I read about a hack you can do to some autoscan FM radio where you can unmute the autoscan so that you hear all the garbled sound while it scans. While doing this, you can talk to ghosts in the same room as you. They will use the snippets of words on the radio to form their own words through the radio. Sounds like total bullshit. Why do ghosts all of the sudden get special powers to control the airwaves?

Tomorrow: More chemistry studying, as well as Physics lab. I have to do two write ups for my physics lab. I have been neglectful of that class this term. Its not been that hard so far. Its slso not been as interesting as I had hoped. I like learning about simple circuits but its been about what's actually going on inside of them, instead of building little robots. Soon, maybe.

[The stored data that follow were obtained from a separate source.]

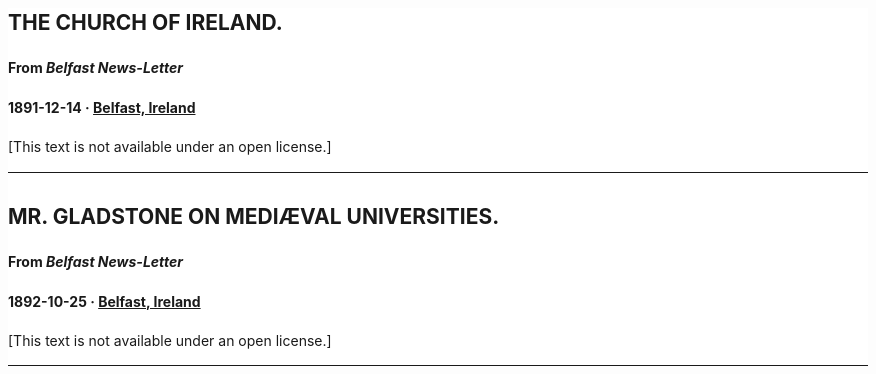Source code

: 
## THE CHURCH OF IRELAND.

#### From _Belfast News-Letter_

#### 1891-12-14 &middot; [Belfast, Ireland](http://dbpedia.org/resource/Belfast)

[This text is not available under an open license.]

---

## MR. GLADSTONE ON MEDIÆVAL UNIVERSITIES.

#### From _Belfast News-Letter_

#### 1892-10-25 &middot; [Belfast, Ireland](http://dbpedia.org/resource/Belfast)

[This text is not available under an open license.]

---

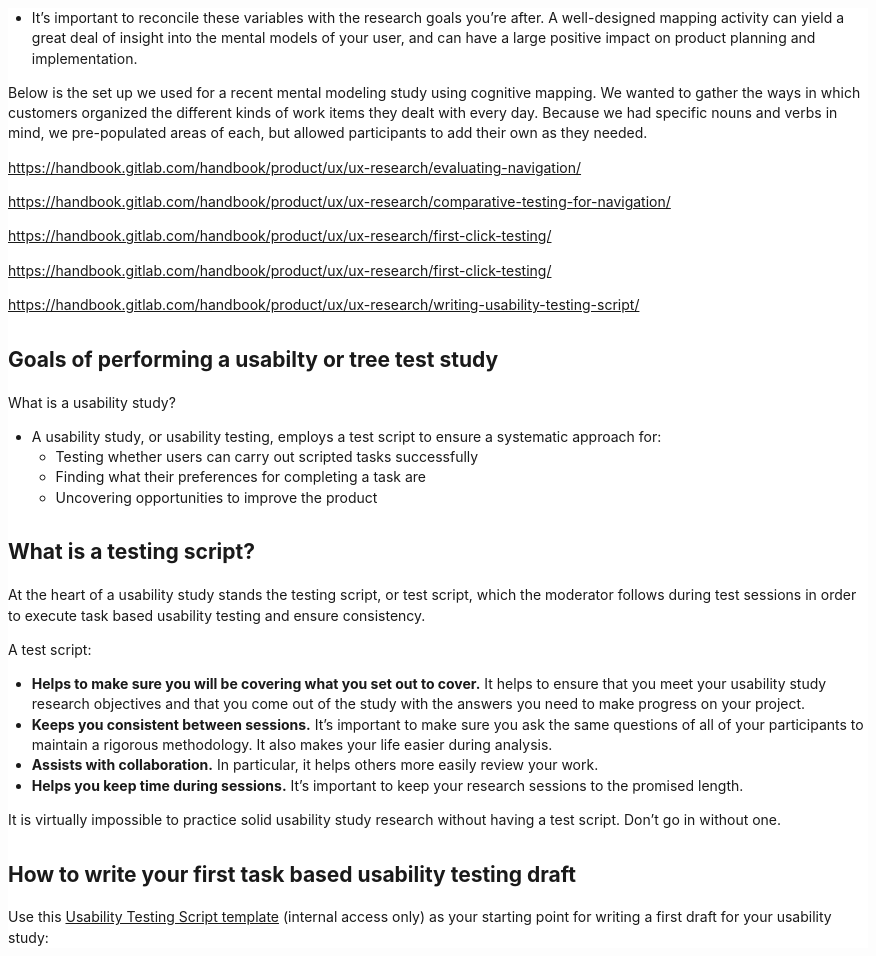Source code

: * It’s important to reconcile these variables with the research goals you’re after. A well-designed mapping activity can yield a great deal of insight into the mental models of your user, and can have a large positive impact on product planning and implementation.

Below is the set up we used for a recent mental modeling study using cognitive mapping. We wanted to gather the ways in which customers organized the different kinds of work items they dealt with every day. Because we had specific nouns and verbs in mind, we pre-populated areas of each, but allowed participants to add their own as they needed.





https://handbook.gitlab.com/handbook/product/ux/ux-research/evaluating-navigation/

https://handbook.gitlab.com/handbook/product/ux/ux-research/comparative-testing-for-navigation/

https://handbook.gitlab.com/handbook/product/ux/ux-research/first-click-testing/

https://handbook.gitlab.com/handbook/product/ux/ux-research/first-click-testing/

https://handbook.gitlab.com/handbook/product/ux/ux-research/writing-usability-testing-script/

## Goals of performing a usabilty or tree test study
What is a usability study?
* A usability study, or usability testing, employs a test script to ensure a systematic approach for:
    * Testing whether users can carry out scripted tasks successfully
    * Finding what their preferences for completing a task are
    * Uncovering opportunities to improve the product


## What is a testing script?

At the heart of a usability study stands the testing script, or test script, which the moderator follows during test sessions in order to execute task based usability testing and ensure consistency.

A test script:

-   **Helps to make sure you will be covering what you set out to cover.** It helps to ensure that you meet your usability study research objectives and that you come out of the study with the answers you need to make progress on your project.
-   **Keeps you consistent between sessions.** It’s important to make sure you ask the same questions of all of your participants to maintain a rigorous methodology. It also makes your life easier during analysis.
-   **Assists with collaboration.** In particular, it helps others more easily review your work.
-   **Helps you keep time during sessions.** It’s important to keep your research sessions to the promised length.

It is virtually impossible to practice solid usability study research without having a test script. Don’t go in without one.

## How to write your first task based usability testing draft

Use this [Usability Testing Script template](https://docs.google.com/document/d/135OtPVzguF8ZmbtfVL9hqVeehcN48IxWceWr5g070T8/copy) (internal access only) as your starting point for writing a first draft for your usability study:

Also, apparently I was mistaken about colony collapse disorder, and the israeli virus is not the cause like i had read. I had read that reasearchers had isolated what turned out to be a bee virus from israel, and that when they tested for that specifically, they had found it in many hives and were quarantining theme. However, articles I read tonight said that the israeli virus, although thought to be a possible cause, does bot account for all of the symptoms they are finding, or rather, not finding. The articles I read tonight, though published in the last few days, still don't seem to have any new information then from what they were saying a year ago.

The bees that I am enjoying in my backyard, the orchard mason bees (Osmia spp.) are native to oregon and reportedly may be a good substitute in the case that CCD continues to ravage Apis mellifera colonies. They are not social so the risk of disease spread is low, and genetic variety is higher, since they don't all come from the same queen. They don't make honey, but it is clincally proven that they are "sweet as sugar." This weekend the ones in my yard didn't get up until around 10:30 or so. Lazy!

Also, the US Dept of Forestry is hiring students for entry level summer jobs. I am applying for those involving biological technicians as well as those in the park service. I might work at a fish hatchery, or perhaps stand in a booth all day handing out park maps and taking money for parking. I really have no idea but figure its an oppurtunity I should take, so I am applying. If i get sent far away (farther away they the columbia river gorge) they give me a place to live. Probably not a very nice place, but some quarters just the same. We'll see how it goes.

1 comment:

Kate said...

How's that field guide project coming?